Suddenly, she seemed to flicker, as if she were only half there, her motions jerky like an old film movie played too slowly. There were spaces between her motions, and in one of those spaces, she swung around, the object held up at something I couldn’t see. A sudden light shot from it, and a crackling kind of bang, and suddenly, she was clinging to a man with one arm wrapped around his neck and the other with the weapon pointed at his temple.
She gave a blood-curdling whoop, her face split in a grin.
Others came sprinting from across the parking lot, spilling out of the blue sedan and the gray minivan. More vampires, moving at inhuman speeds. A cord or rope appeared from somewhere, and one of the agnates quickly, roughly bound the man’s hands.
Clarissa stepped away then, pulled out the screen she’d been consulting earlier, and called, “That’s it! All clear!”

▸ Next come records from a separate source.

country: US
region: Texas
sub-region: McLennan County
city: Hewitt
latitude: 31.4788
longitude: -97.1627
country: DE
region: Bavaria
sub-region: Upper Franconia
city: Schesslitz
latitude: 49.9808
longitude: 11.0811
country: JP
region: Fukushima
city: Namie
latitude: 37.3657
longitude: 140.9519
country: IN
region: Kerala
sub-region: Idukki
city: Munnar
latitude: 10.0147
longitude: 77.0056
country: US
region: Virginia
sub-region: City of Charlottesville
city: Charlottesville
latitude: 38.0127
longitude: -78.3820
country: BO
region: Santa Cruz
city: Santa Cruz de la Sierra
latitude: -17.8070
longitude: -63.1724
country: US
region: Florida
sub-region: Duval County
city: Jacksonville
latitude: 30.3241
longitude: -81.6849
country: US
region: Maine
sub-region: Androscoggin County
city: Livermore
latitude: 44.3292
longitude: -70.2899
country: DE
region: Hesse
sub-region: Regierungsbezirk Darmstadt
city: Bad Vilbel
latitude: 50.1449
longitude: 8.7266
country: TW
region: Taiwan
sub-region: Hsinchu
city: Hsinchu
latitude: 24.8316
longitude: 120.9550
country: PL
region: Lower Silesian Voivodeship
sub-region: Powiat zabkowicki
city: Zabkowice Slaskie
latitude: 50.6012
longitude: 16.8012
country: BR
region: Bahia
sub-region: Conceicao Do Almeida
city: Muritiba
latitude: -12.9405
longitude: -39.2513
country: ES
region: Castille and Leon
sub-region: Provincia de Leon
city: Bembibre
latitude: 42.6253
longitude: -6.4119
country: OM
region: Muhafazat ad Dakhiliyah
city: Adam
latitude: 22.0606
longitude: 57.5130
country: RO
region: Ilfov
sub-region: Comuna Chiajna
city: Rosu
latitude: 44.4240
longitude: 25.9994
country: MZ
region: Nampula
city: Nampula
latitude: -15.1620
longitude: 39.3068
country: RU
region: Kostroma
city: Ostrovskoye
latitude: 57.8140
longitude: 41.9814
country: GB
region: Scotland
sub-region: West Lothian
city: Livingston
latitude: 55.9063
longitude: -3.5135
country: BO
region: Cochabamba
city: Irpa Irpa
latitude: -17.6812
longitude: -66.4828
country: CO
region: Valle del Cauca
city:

Our SUV reached the curb, and Dorian didn’t wait for the driver to circle around. He pushed the door open and landed on the sidewalk.
“Come, Cora,” he ordered.
Right. A man had just appeared out of nowhere, and people had been trying to kill me just yesterday. Why wouldn’t I want to come out?
Despite that thought, I didn’t think Dorian was going to get me killed, so I unbuckled, hooked my purse over my shoulder, and scooted over. At the doorway, Dorian scooped me up unceremoniously—and ran.
The scream got caught in my throat, and I managed only a strangled kind of gasp. The pavement blurred under his feet only a few feet below my body. My hands spasmed around his shoulders in sheer terror at the speed that shouldn’t have been possible outside of a car.
He stopped in front of the other agnates and set my feet gently on the ground. I had to order myself to unclench my hands to regain my own balance. Every time I thought I knew where I was with him or in his world, he did something that turned my brains inside out.
“Next time, a little warning, please,” I managed.
Dorian didn’t answer. I didn’t even think he had noticed my reaction. All his attention was on the disheveled man in the center of the circle of agnates, who was reeling about and tugging ineffectually at the bonds that pinned his wrists. I had an instinctive pity for the paunchy man, ringed by the tall, powerful, beautiful predators. He seemed so absurd, so ordinary and pitiful.